Rat lungworm’s sluggish journey to Europe

Scientists are looking into the spread of rat lungworm to several popular European holiday destinations.

First noted in China in the 1930s, rat lungworm is widespread in Southeast Asia and the Pacific islands.

However, in the last decade, the parasite has been found in the Balearic islands, and it is believed that climate change and globalisation are to blame for its spread to Europe.

 287 rat lungworm snails hosts

What is rat lungworm?

Rat lungworm or Angiostrongylus cantonensis, is a parasite that multiplies in the lungs of rats, its preferred host, but can be spread by snails or slugs.

Rodents harbour the adult worm in their lungs, and as the life cycle continues the larvae of the parasite pass into the throat of the rat, are swallowed and excreted in the rat droppings.

Snails or slugs then pick up the larvae in the droppings, at which point they become something called an “intermediate host” as the larvae continue to evolve.

People then become infected by eating raw or undercooked snails. Children have even been known to become infected after swallowing slugs “on a dare”.

Crucially, it cannot be spread from person to person and it is very unusual for someone to become ill as a result of this parasite.

Although some people show no symptoms when infected, sometimes it causes a rare type of meningitis (eosinophilic meningitis). However, in most cases, the parasite will die over time - humans are not its preferred host.

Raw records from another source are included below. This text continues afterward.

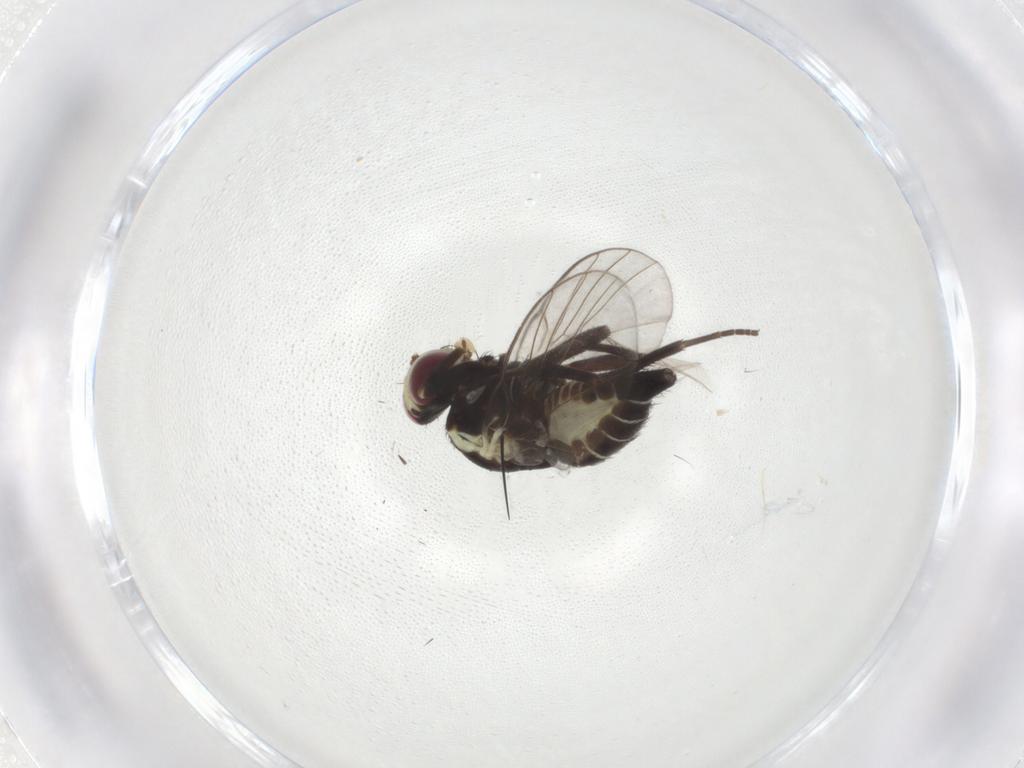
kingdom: Animalia
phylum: Arthropoda
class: Insecta
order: Diptera
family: Agromyzidae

Other animals, such as dogs and horses, are at risk of infection, leading to breathing problems, weight loss and excessive bleeding.

Spread to Europe

Rat lungworm is what’s known as an “emerging disease”, which means it is spreading to countries it has not previously been linked to.

First recorded in the EU on Tenerife in 2010, the parasite was then found in two hedgehogs on the island of Mallorca in 2018.

Scientists from the University of the Balearic Islands wrote a journal about the case and concluded that it is likely that the parasite will be actively transmitted on the island and spread further over time.

Advice to prevent infection is to thoroughly wash raw fruits and vegetables, and cook any molluscs or similar food thoroughly before eating.

With a view to Mallorca, scientists say that more data still needs to be gathered, specifically how common the larvae are in snails.